*** VORGEGEBENER TEXT ***

Manche Leute wollen einfach nur die Antwort. Falls das hier auch der Fall ist, ignorier' diesen Post.

Das macht keinen Sinn. Das TableModel beschreibt das, was in der Tabelle ist. Es ist nicht da, um irgendwelche (für die Table nicht relevanten) Daten "zwischenzuspeichern". Wenn es im Model steht, zeigt die Tabelle es auch an. Es klingt grob nach einer fehldenen Trennung zwischen eigenem Business-Modell und View (also JTable - auch wenn die selbst wieder ein Model enthält...). Beschreib' vielleicht mal, was dagegen spricht, die echten Objekte (einschließlich der int-Arrays) irgendwo so zu speichern, dass man dort, wo du jetzt auf deine "unsichtbaren" Daten zugreifen würdest, auch direkt auf die "echten" Daten zugreifen kann.


----------



## Ratzer (6. Sep 2011)

Naja, das, was in dem int-Array steht, ist schon für die Tabelle gedacht. In dem Array stehen Nullen und Einsen drin. Eine Eins bedeutet, dass für die Zelle der Rahmen eine andere Farbe bekommen soll. Ich wüsste gerade nicht, wie ich das anders machen könnte, anstatt es dem Objekt direkt mitzugeben und von da aus zur JTable.

***

> [AUFGABENSTELLUNG] Welche Wörter stehen im Text über TableModel und JTable in doppelten Anführungszeichen? Führe alle auf. Stütze dich dabei ausschließlich auf den Text über TableModel und JTable.

*** VERFÜGBARE DATEN ***

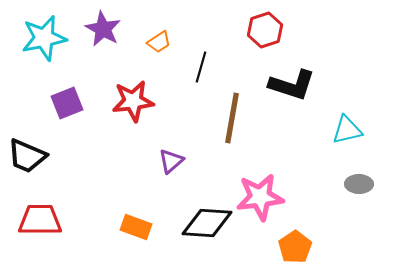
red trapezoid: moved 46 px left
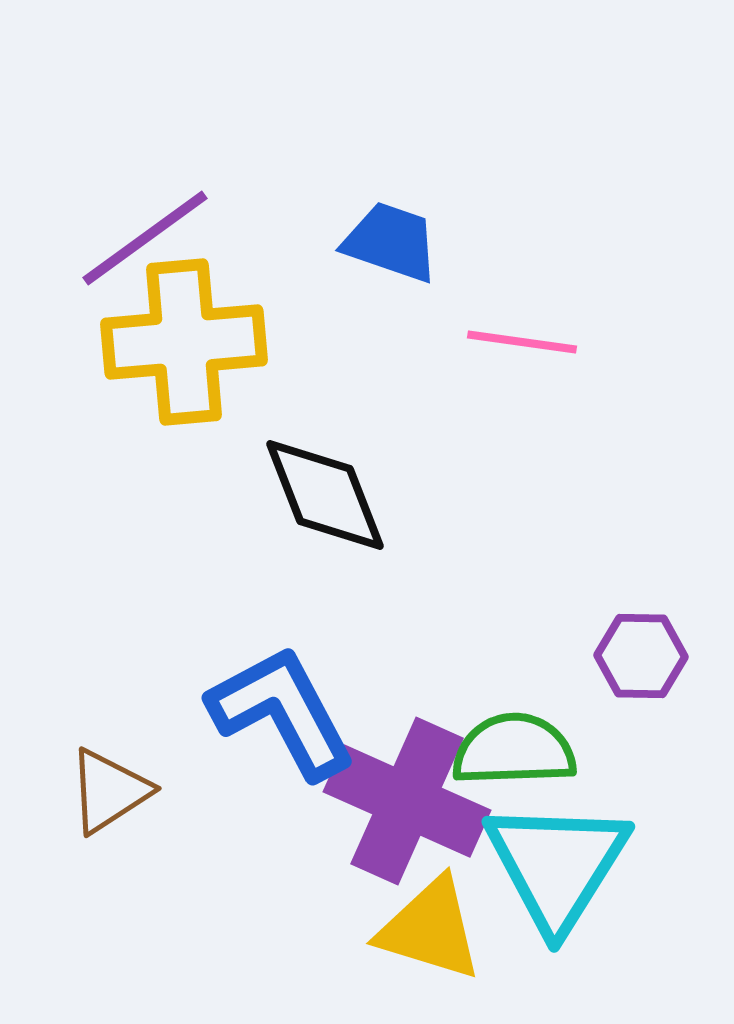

***

> [LÖSUNG] zwischenzuspeichern, unsichtbaren, echten